飯田 リブートした『ゴーストバスターズ』、お気楽映画だったね。もっと構えず生きようぜ、肩の力抜けよ、っていう作品。
 冴えない物理学者のエリンがその昔友達のアニーといっしょに書いたオカルト本のせいでコロンビア大学のテニュア(終身雇用)を逃しかけて勝手にAmazonで売ってるアニーのもとに取り下げてもらいにうさんくさい大学に行くとアニーはホルツマンというあやしいパンクスみたいな発明女といっしょにおばけの研究しててこりゃだめだと思うが、エリンのもとに昔書いた本を読んで「幽霊が出た」と言う屋敷の人間を紹介したら取り下げてやる、と言われてみんなでその家に。まじで地下室から幽霊が出てくるのを見て大興奮、それをYouTubeにアップされてみんな大学から追い出され、中華料理店の二階を根城に、ゴースト退治に邁進していく……と。
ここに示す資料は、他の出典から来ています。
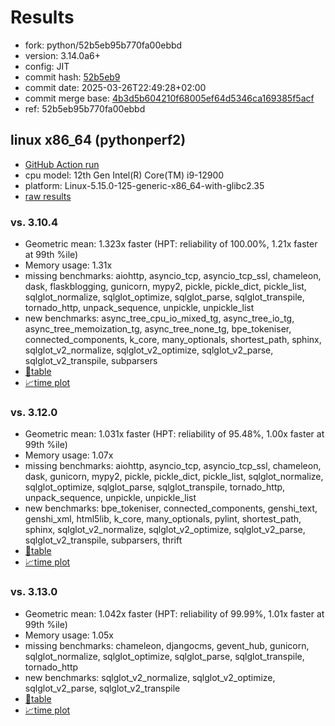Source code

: # Results

- fork: python/52b5eb95b770fa00ebbd
- version: 3.14.0a6+
- config: JIT
- commit hash: [52b5eb9](https://github.com/python/cpython/commit/52b5eb9)
- commit date: 2025-03-26T22:49:28+02:00
- commit merge base: [4b3d5b604210f68005ef64d5346ca169385f5acf](https://github.com/python/cpython/commit/4b3d5b604210f68005ef64d5346ca169385f5acf)
- ref: 52b5eb95b770fa00ebbd

## linux x86_64 (pythonperf2)

- [GitHub Action run](https://github.com/faster-cpython/benchmarking/actions/runs/14115511011)
- cpu model: 12th Gen Intel(R) Core(TM) i9-12900
- platform: Linux-5.15.0-125-generic-x86_64-with-glibc2.35
- [raw results](bm-20250326-pythonperf2-x86_64-python-52b5eb95b770fa00ebbd-3.14.0a6%2B-52b5eb9.json)

### vs. 3.10.4

- Geometric mean: 1.323x faster (HPT: reliability of 100.00%, 1.21x faster at 99th %ile)
- Memory usage: 1.31x
- missing benchmarks: aiohttp, asyncio_tcp, asyncio_tcp_ssl, chameleon, dask, flaskblogging, gunicorn, mypy2, pickle, pickle_dict, pickle_list, sqlglot_normalize, sqlglot_optimize, sqlglot_parse, sqlglot_transpile, tornado_http, unpack_sequence, unpickle, unpickle_list
- new benchmarks: async_tree_cpu_io_mixed_tg, async_tree_io_tg, async_tree_memoization_tg, async_tree_none_tg, bpe_tokeniser, connected_components, k_core, many_optionals, shortest_path, sphinx, sqlglot_v2_normalize, sqlglot_v2_optimize, sqlglot_v2_parse, sqlglot_v2_transpile, subparsers
- [📄table](bm-20250326-pythonperf2-x86_64-python-52b5eb95b770fa00ebbd-3.14.0a6%2B-52b5eb9-vs-3.10.4.md)
- [📈time plot](bm-20250326-pythonperf2-x86_64-python-52b5eb95b770fa00ebbd-3.14.0a6%2B-52b5eb9-vs-3.10.4.svg)

### vs. 3.12.0

- Geometric mean: 1.031x faster (HPT: reliability of 95.48%, 1.00x faster at 99th %ile)
- Memory usage: 1.07x
- missing benchmarks: aiohttp, asyncio_tcp, asyncio_tcp_ssl, chameleon, dask, gunicorn, mypy2, pickle, pickle_dict, pickle_list, sqlglot_normalize, sqlglot_optimize, sqlglot_parse, sqlglot_transpile, tornado_http, unpack_sequence, unpickle, unpickle_list
- new benchmarks: bpe_tokeniser, connected_components, genshi_text, genshi_xml, html5lib, k_core, many_optionals, pylint, shortest_path, sphinx, sqlglot_v2_normalize, sqlglot_v2_optimize, sqlglot_v2_parse, sqlglot_v2_transpile, subparsers, thrift
- [📄table](bm-20250326-pythonperf2-x86_64-python-52b5eb95b770fa00ebbd-3.14.0a6%2B-52b5eb9-vs-3.12.0.md)
- [📈time plot](bm-20250326-pythonperf2-x86_64-python-52b5eb95b770fa00ebbd-3.14.0a6%2B-52b5eb9-vs-3.12.0.svg)

### vs. 3.13.0

- Geometric mean: 1.042x faster (HPT: reliability of 99.99%, 1.01x faster at 99th %ile)
- Memory usage: 1.05x
- missing benchmarks: chameleon, djangocms, gevent_hub, gunicorn, sqlglot_normalize, sqlglot_optimize, sqlglot_parse, sqlglot_transpile, tornado_http
- new benchmarks: sqlglot_v2_normalize, sqlglot_v2_optimize, sqlglot_v2_parse, sqlglot_v2_transpile
- [📄table](bm-20250326-pythonperf2-x86_64-python-52b5eb95b770fa00ebbd-3.14.0a6%2B-52b5eb9-vs-3.13.0.md)
- [📈time plot](bm-20250326-pythonperf2-x86_64-python-52b5eb95b770fa00ebbd-3.14.0a6%2B-52b5eb9-vs-3.13.0.svg)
 社会性とか政治性をなるべく考えさせない、感じさせない、虚構らしい虚構にするためにものすごく配慮されている作品だと思った。主人公もゴーストを呼び出す男も「冴えない」「認められない」という動機。そんなに重たくない。しかもお互いその境遇をネタにしているところがある。経済的に困窮しているとか移民だとか失業者だとかなんかのマイノリティだとか資本主義社会のせいとかそういうのがまったくない。服がださいとか頭が悪いとかそのていどの負のスティグマ。ゴーストバスターズの事務所で働くことになる唯一の男性であるケヴィンはイケメンだけど事務仕事がまったくできないあっぱらぱーで、ADHDかもしれないけど深刻にはしてない。本人がまったく悩んでない。